操作要求:
(1) 下面这篇关于HBase优化与Phoenix的摘录，是否支持以下三种说法？(a) 默认情况下，HBase创建表时只有一个region；(b) 在Phoenix中删除视图时，会同步删除HBase中的表；(c) 给HBase分配的内存越多越好。每项请答"是"或"否"，并逐字引用起决定作用的原文。
(2) 能否用两句话概括下面这篇关于HBase优化与Phoenix的摘录？

摘录:
==================================================
HBase详细解读之二_hbase 创表三个字段-CSDN博客

本文链接：https://blog.csdn.net/zhijunming/article/details/108189781

4、Hbase优化

1、预分区[在创建表的的时候多创建几个region]:

原因: 默认情况下，创建表的时候只有一个region,前期所有的请求都会落在这一个region上,会对region所在的regionserver造成请求压力

1、shell

	1、create '表名','列簇名',SPLITS=>['rowkey1','rowkey2',..]
		create 'person','f1',SPLITS=>['10','11'] 
		此时会创建三个region。
		第一个region的起始rowkey是'',结束rowkey是'10'
		第二个region的起始rowkey是'10',结束rowkey是'11'
		第三个region的起始rowkey是'11',结束rowkey是''
	2、create '表名','列簇名',SPLITS_FILE=>'文件路径'

2、api

final byte[][] splitKeys = {"10".getBytes(), "20".getBytes(), "30".getBytes()};
admin.createTable(tableDescriptor,splitKeys);

2、rowkey的设计

rowkey的原则:

1、长度原则: rowkey的长度不要太长
	rowkey太长会占用过多的磁盘空间
	rowkey过长会导致client端缓存的元数据会比较少
2、唯一原则: 每条数据的rowkey必须唯一
3、hash原则: 让数据不会产生倾斜

热点问题的解决方案：

1、字符串的反转
2、hash
3、加盐-加随机数

3、内存优化：

hbase分配的内存不要太多，16-40G比较合适

4、基础优化

	1、让HDFS能够追加
	2、调整监听client的PRC的个数
	3、超时时间的配置
	4、flush的时候10G配置的调整
	5、flush、compact、split的参数配置
	6、最大文件打开数
	7、客户端缓存
	8、写入效率-压缩

5、phoenix

1、phoenix shell操作

1、查看所有表: !tables
2、创建表:
	1、Hbase中没有表[会在hbase中同步创建表]
		create table 表名(
			字段名 字段类型 primary key,
			字段名 字段类型,
			字段名 字段类型,
			....
	[constraint 主键名称 on(字段1,字段2)] //组合主键，是上面没有指定primary key的时候使用
	)COLUMN_ENCODED_BYTES=0
	COLUMN_ENCODED_BYTES=0:代表不对字段进行编码
	在创建表的时候，会同步的在hbase中创建表
	表名会自动的转成大写，如果想要保持小写，需要通过""括起来
   2、Hase中有表[在phoenix中建表建立映射]
	  create table 表名(
		 "列簇"."字段名" 字段类型 primary key,
		 "列簇"."字段名" 字段类型, //如果hbase中列簇与列限定符为小写，需要用""括起来
				字段名 字段类型,
		  )COLUMN_ENCODED_BYTES=0
3、创建视图[视图只能查看数据,不能修改/删除/插入数据]
				create view 视图名(
					字段名 字段类型 primary key,
					"列簇"."字段名" 字段类型, //如果hbase中列簇与列限定符为小写，需要用""括起来
					字段名 字段类型,
					)COLUMN_ENCODED_BYTES=0
4、删除表与视图
	1、删除表: drop table 表名
		删除表的时候会同步删除hbase的表
	2、删除视图: drop view 视图名
		删除视图的时候不会删除hbase的表
5、插入数据: upsert into 表名 values(值,...)
==================================================
所给数据:
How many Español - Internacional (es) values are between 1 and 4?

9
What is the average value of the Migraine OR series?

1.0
==================================================
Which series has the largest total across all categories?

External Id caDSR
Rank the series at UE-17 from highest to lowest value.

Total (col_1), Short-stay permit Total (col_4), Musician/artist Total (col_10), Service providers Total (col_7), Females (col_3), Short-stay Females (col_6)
==================================================
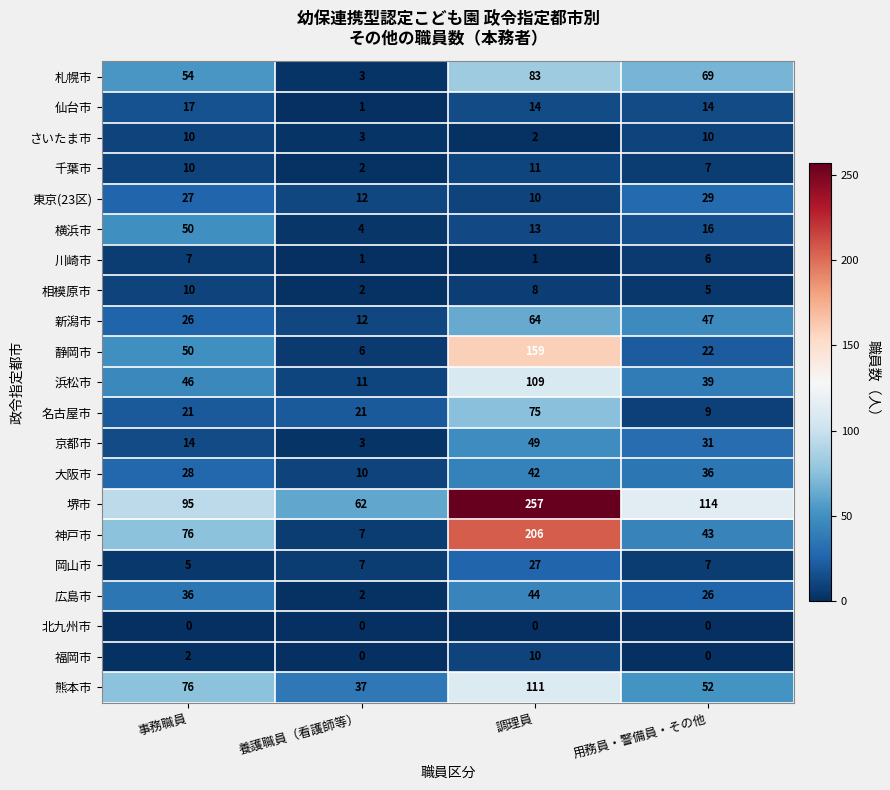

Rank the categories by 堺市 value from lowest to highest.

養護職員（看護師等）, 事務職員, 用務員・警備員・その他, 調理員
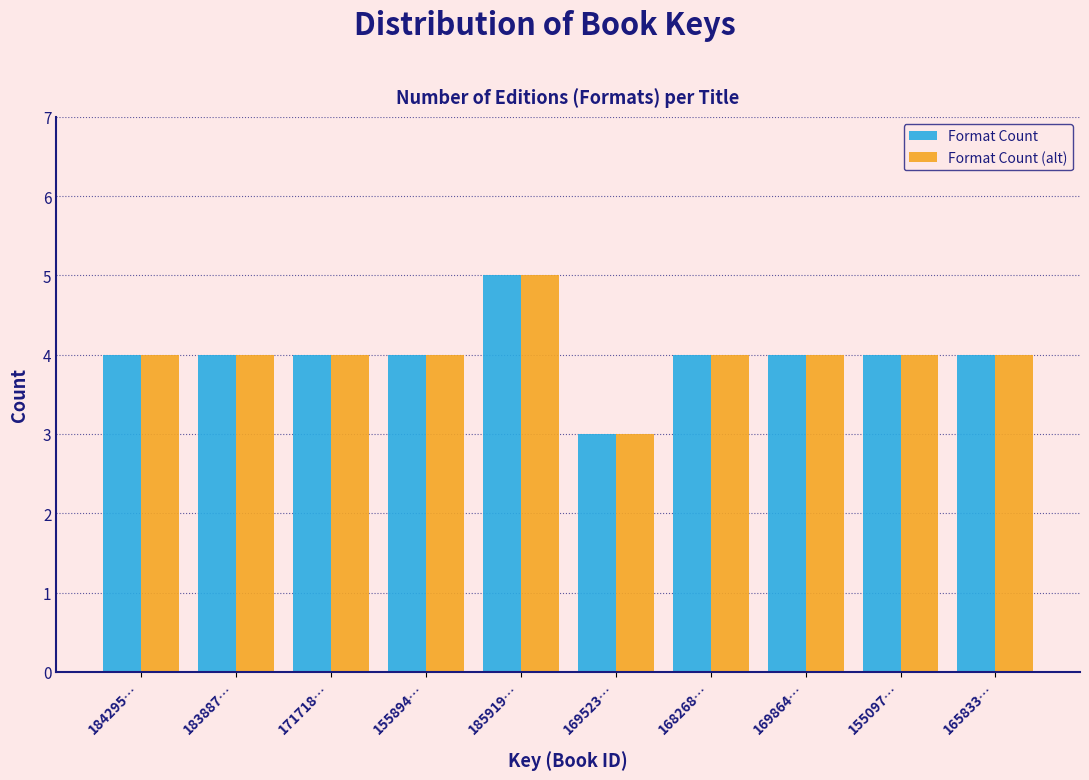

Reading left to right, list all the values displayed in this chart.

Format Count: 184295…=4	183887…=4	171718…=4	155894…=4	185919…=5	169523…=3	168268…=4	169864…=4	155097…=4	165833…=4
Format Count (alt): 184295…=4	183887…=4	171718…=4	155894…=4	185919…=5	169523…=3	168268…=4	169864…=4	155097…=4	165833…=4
==================================================
练习结果:
(1)
(a) 是。"默认情况下，创建表的时候只有一个region"
(b) 否。"删除视图的时候不会删除hbase的表"
(c) 否。"hbase分配的内存不要太多，16-40G比较合适"

(2) 这篇关于HBase优化与Phoenix的摘录先介绍了HBase的优化方法，包括建表时预分区、按长度、唯一和hash原则设计rowkey、用反转、hash和加盐解决热点问题、把内存控制在16-40G，以及一系列基础配置调整。随后讲解了Phoenix shell的操作，包括查看所有表、创建表和视图、删除表与视图，以及用upsert插入数据。